I think the tour through Virginia Beach was in some senses opposite to Portsmouth; strong identities tugged. Actually, in the addendum for the Dearraindrop/Deitch Galleries, I wrote about the Seven Cities, that conglomerate of cities that make up Hampton Roads: Virginia Beach, Portsmouth, Norfolk, Chesapeake, Suffolk, Newport News, and Hampton. I wrote about Mount Trashmore, a landfill that the city of Va Beach covered with tons of sod, then with playgrounds and skateparks, and finally declared it a public park and “the only known mountain in the Tidewater Area.” I called it a “metaphor.” And in the context of forms, memory, subconscious, and all that, I couldn’t have been more dead-on; that it entered the early, pliant memories of every child in that area and guided sensibilites for years and years to come. Like Michigan Avenue or Seatack elementary, only more public. It certainly did me. It was emblematic of the zillion possibilities within what others would consider a cultural wasteland (here, the stripmalled Virginia Beach, but more generally the end-direction of the United States of America).

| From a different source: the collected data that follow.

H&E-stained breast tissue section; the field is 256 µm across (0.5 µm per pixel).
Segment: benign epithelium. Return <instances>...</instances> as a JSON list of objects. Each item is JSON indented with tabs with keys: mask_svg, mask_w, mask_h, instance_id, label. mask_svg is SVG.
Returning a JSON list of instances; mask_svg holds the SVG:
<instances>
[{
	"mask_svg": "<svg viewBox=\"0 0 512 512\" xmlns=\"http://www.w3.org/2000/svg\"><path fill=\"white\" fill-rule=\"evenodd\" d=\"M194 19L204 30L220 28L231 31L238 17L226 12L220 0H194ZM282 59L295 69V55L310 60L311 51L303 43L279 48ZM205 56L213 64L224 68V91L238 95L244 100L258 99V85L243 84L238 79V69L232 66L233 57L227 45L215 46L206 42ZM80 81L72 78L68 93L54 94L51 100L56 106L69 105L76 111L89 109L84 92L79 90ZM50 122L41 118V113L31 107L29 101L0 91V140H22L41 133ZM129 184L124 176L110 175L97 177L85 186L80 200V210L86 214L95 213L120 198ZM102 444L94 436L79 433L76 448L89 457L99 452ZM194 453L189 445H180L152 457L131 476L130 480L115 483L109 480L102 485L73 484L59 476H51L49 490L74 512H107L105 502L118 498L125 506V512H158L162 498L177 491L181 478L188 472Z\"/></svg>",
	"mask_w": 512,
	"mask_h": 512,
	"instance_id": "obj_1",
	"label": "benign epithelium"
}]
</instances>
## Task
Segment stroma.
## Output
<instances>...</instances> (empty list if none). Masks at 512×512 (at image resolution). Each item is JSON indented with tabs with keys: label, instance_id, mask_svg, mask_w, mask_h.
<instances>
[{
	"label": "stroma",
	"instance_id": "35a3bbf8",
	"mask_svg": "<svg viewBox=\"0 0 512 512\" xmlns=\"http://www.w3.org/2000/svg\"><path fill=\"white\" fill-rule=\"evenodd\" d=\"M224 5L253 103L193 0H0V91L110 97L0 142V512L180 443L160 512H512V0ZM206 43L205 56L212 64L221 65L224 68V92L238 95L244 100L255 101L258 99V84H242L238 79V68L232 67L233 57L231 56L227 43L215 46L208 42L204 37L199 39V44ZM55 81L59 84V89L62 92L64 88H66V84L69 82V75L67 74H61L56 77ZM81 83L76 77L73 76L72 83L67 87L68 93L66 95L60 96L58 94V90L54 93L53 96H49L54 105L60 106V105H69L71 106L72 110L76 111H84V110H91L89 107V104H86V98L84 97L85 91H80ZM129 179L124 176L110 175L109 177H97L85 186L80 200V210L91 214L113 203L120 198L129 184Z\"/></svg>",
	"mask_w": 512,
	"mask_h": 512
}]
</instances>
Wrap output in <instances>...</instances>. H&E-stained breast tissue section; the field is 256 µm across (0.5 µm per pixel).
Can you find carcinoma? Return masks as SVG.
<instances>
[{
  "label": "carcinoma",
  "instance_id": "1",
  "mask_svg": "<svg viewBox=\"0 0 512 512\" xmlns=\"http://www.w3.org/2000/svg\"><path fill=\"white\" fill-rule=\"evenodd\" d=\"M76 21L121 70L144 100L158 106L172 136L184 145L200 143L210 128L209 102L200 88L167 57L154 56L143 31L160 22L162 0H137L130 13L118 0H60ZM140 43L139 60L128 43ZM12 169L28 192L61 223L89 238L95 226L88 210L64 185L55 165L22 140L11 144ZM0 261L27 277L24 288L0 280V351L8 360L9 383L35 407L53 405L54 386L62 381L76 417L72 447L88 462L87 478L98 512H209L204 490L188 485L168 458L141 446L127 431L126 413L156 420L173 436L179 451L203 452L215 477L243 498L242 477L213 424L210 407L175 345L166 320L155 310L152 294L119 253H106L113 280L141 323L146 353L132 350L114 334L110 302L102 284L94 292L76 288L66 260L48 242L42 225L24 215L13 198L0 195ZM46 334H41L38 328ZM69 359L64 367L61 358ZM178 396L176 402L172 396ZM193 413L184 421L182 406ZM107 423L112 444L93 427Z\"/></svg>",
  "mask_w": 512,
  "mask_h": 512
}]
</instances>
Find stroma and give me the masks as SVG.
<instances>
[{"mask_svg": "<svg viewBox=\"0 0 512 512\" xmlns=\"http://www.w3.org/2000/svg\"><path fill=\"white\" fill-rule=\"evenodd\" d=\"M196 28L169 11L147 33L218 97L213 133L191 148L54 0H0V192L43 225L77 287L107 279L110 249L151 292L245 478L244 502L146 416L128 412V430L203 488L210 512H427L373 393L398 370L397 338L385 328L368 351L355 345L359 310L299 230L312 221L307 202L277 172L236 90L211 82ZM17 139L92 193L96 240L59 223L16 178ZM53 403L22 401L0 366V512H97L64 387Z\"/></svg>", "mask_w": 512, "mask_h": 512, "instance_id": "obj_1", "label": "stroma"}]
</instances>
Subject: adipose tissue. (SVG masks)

I felt refreshed, ready to return to Philadelphia, despite being the victim of some weird virus that causing my tongue to swell and my gums to bleed. All remedies have come to nothing, including a good fortyeight hours spent dozing under an electric blanket. The South Philadelphia Athenæum still has no heat and I now have no money, so the road through January might be a little icy.